Another benefit is that students will improve their ability to ‘decode’ words. ‘Decoding’ is the act of recognizing how certain patterns of letters should be pronounced. Whilst students will eventually learn to ‘decode’ words naturally, learning phonetics and deepening their understanding of pronunciation speeds this process up a lot.

One added benefit of being able to read phonetic spellings of words is that silent letters will never be a problem for you again. As phonetic spellings literally spell the pronunciation of a word, silent letters don’t appear at all in them! It’s a small benefit, but one that removes a very annoying feature of the English language.

Minimal pairs

Minimal pairs are two words which have the same pronunciation, except for one sound. They can be easily mistaken for each other, even by native English speakers.
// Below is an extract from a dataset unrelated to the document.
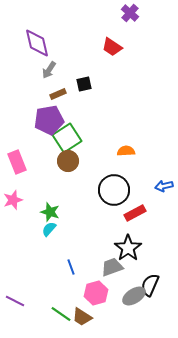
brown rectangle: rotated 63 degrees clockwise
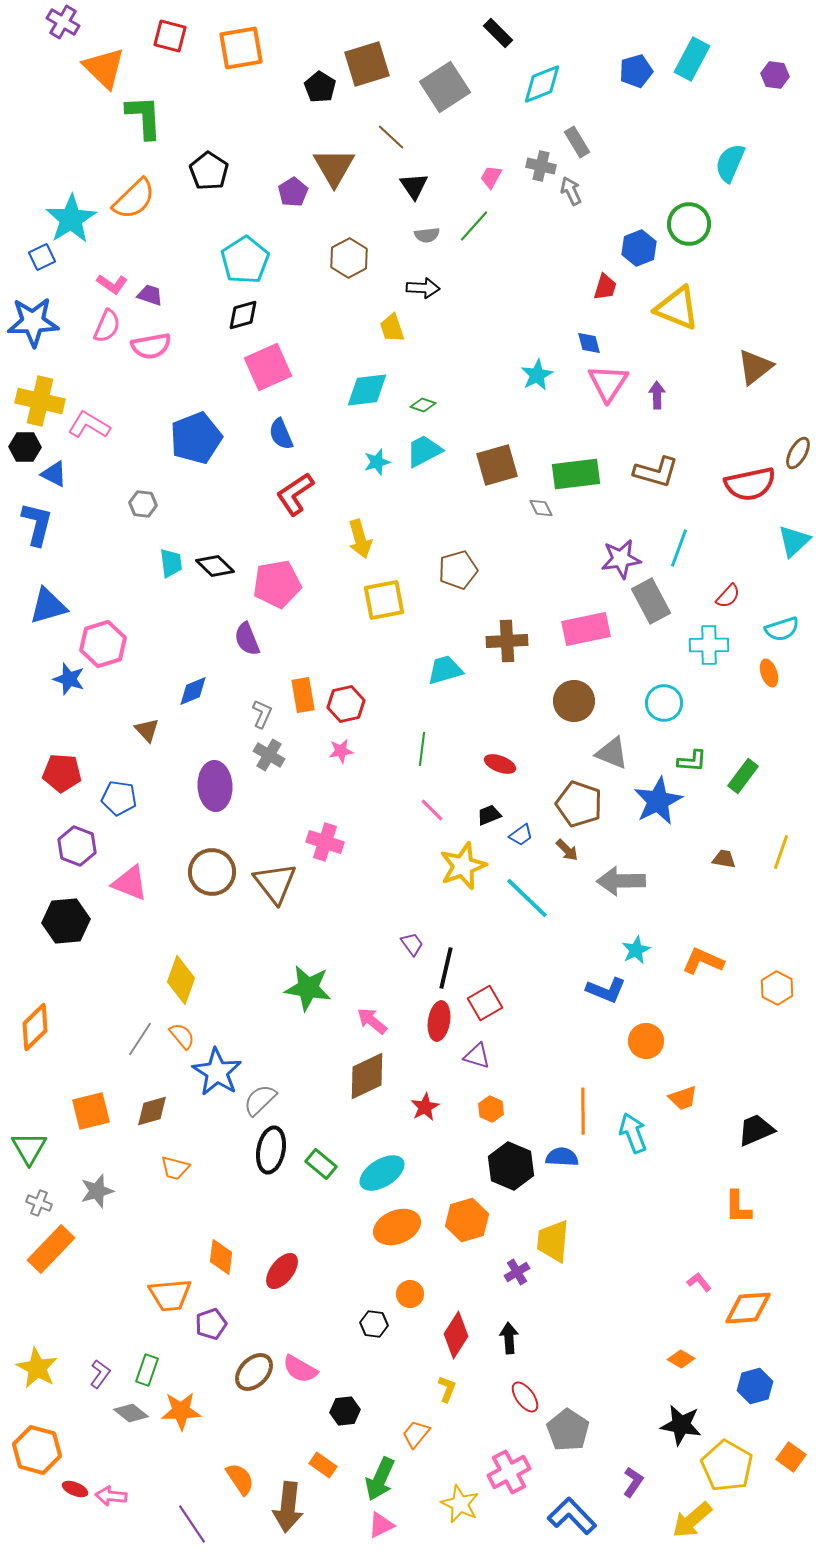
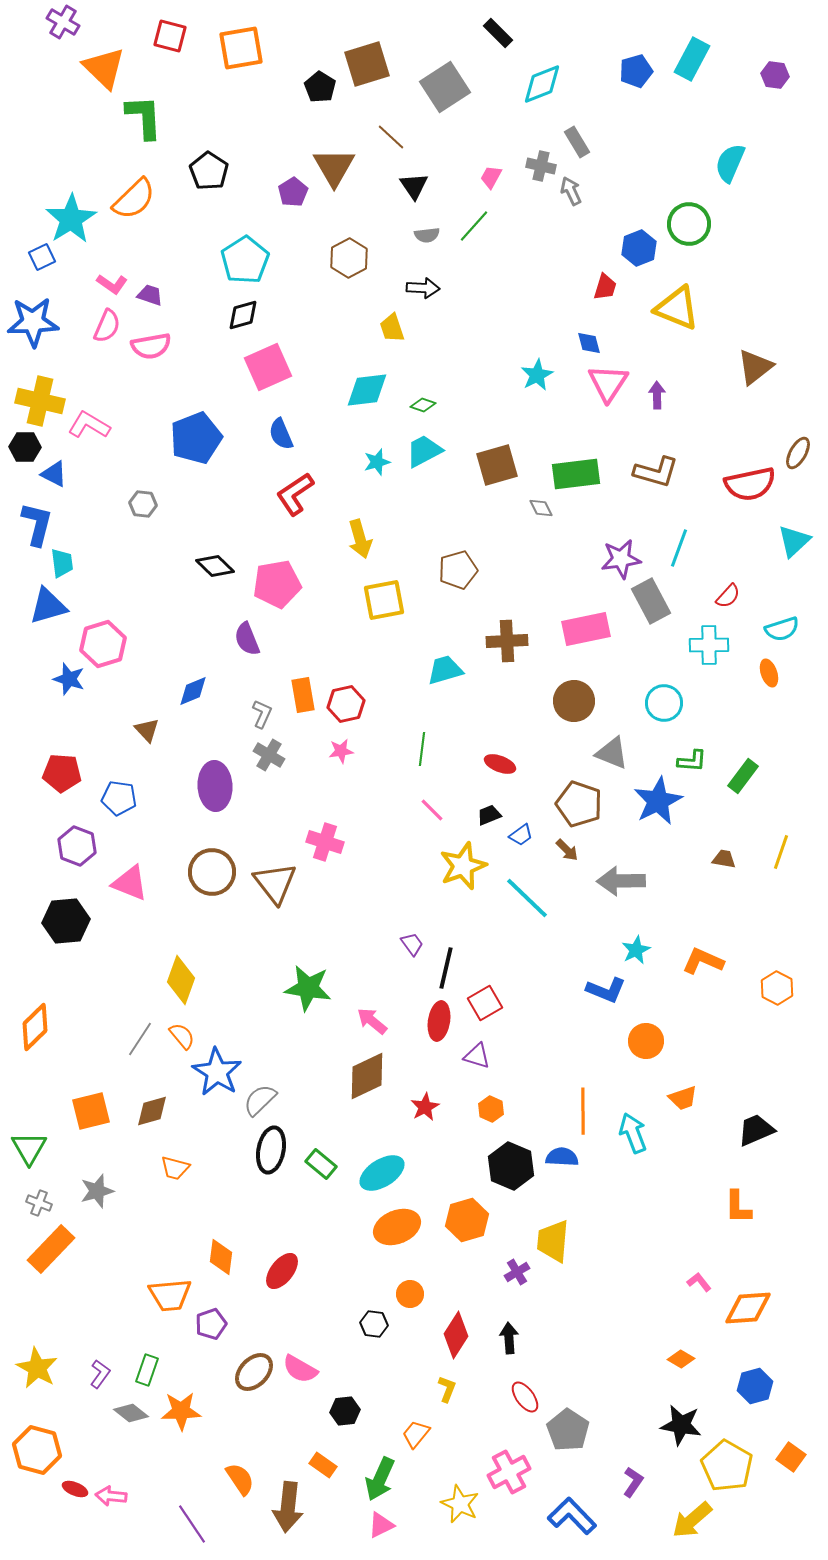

As the meaning of the two words can be very different, it’s important to practice minimal pairs to ensure that you’re not misunderstood.
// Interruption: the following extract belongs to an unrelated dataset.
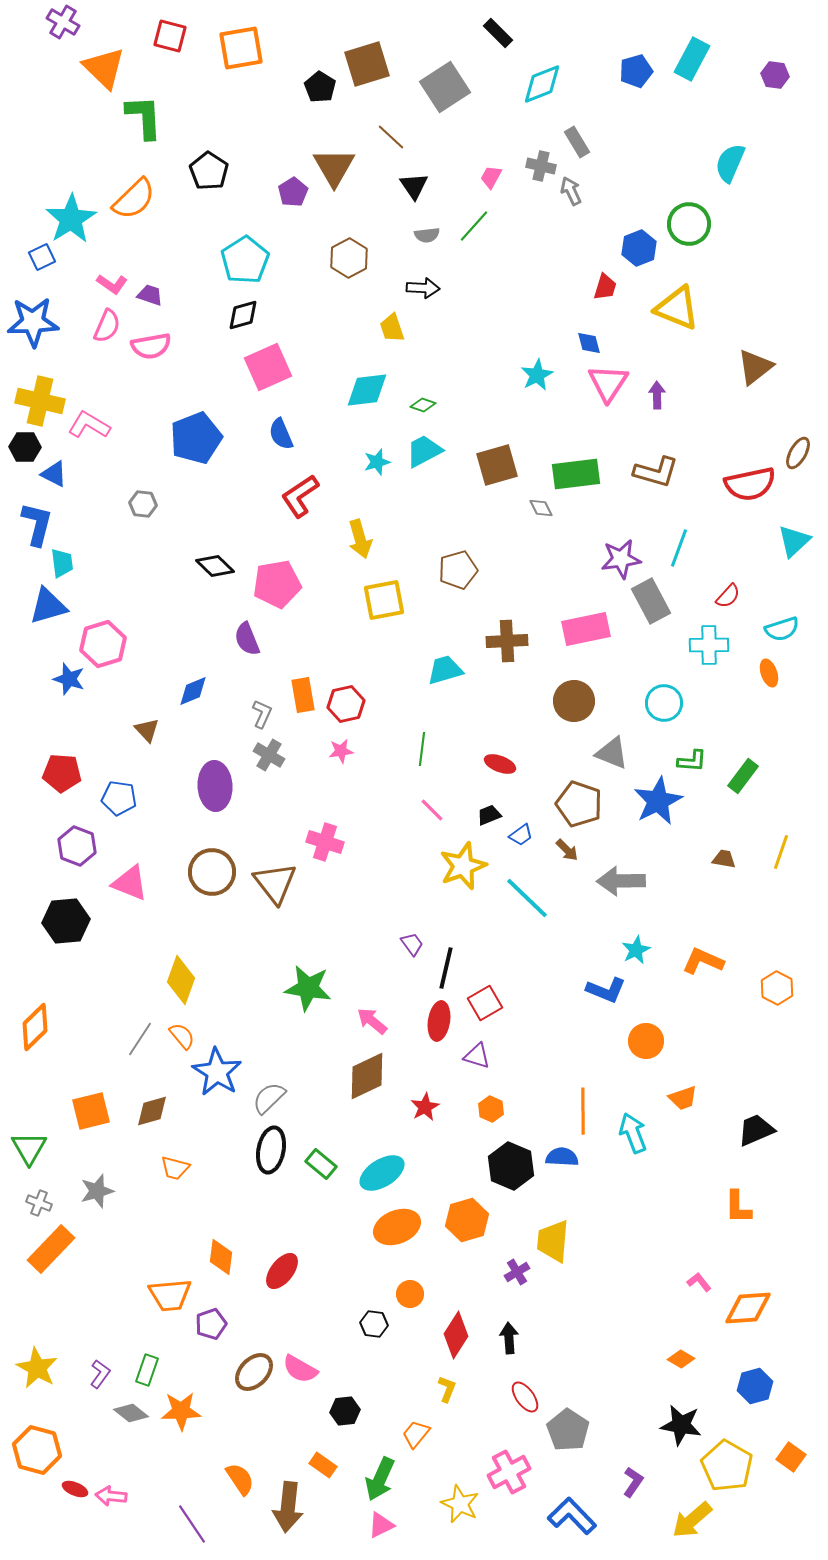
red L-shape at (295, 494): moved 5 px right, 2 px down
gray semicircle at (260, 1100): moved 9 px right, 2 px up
Here’s some examples of common minimal pairs:

Bat But

Fast – First

Think – Thing

Free – Three

Am – An

Practicing minimal pairs can be really beneficial to your English. Not only will it help make your pronunciation clearer, but it also helps develop your listening abilities. By improving your ability to produce different sounds, you will also learn to recognize when others use those sounds as well.

When practicing minimal pairs, you should first practice the sounds that change in the words. For example, the ‘a’ and ‘u’ from ‘bat’ and ‘but’. After you feel confident in producing those sounds correctly, then start alternating between the words. Again, a mirror can be a great help with this exercise.

Choose a dialect to focus on!

When you first start learning English, it’s important to focus on a single dialect. Different dialects pronounce words differently, have different accents, and use different vocabulary. Not choosing to focus on one dialect can cause you some problems later down the line, especially regarding pronunciation.

Arguably the biggest potential issue is mixing different aspects of one dialect with others. For example, if you learnt the British way of pronouncing ‘aluminum’ but had an American accent, you would sound a bit strange to both British and American English speakers. In order to sound as fluent as possible, it’s best to keep your English consistent with a single dialect.

It’s also important that the materials you learn from are consistent with your choice of dialect too. For example, if you’re aiming to learn an Australian dialect, you should listen to Australians speaking English. This not only helps you with emulating their speech patterns and pronunciations, but also helps your listening skills as you will grow more accustomed to their accent and mannerisms.

Ready to get to practicing?

Now that you know a bit about how you can go about improving your pronunciation, it’s time to get started! Whether it’s working on learning some phonetics or practicing your mouth movements, keep practicing and soon you’ll be able to perfect your English pronunciation! Good luck!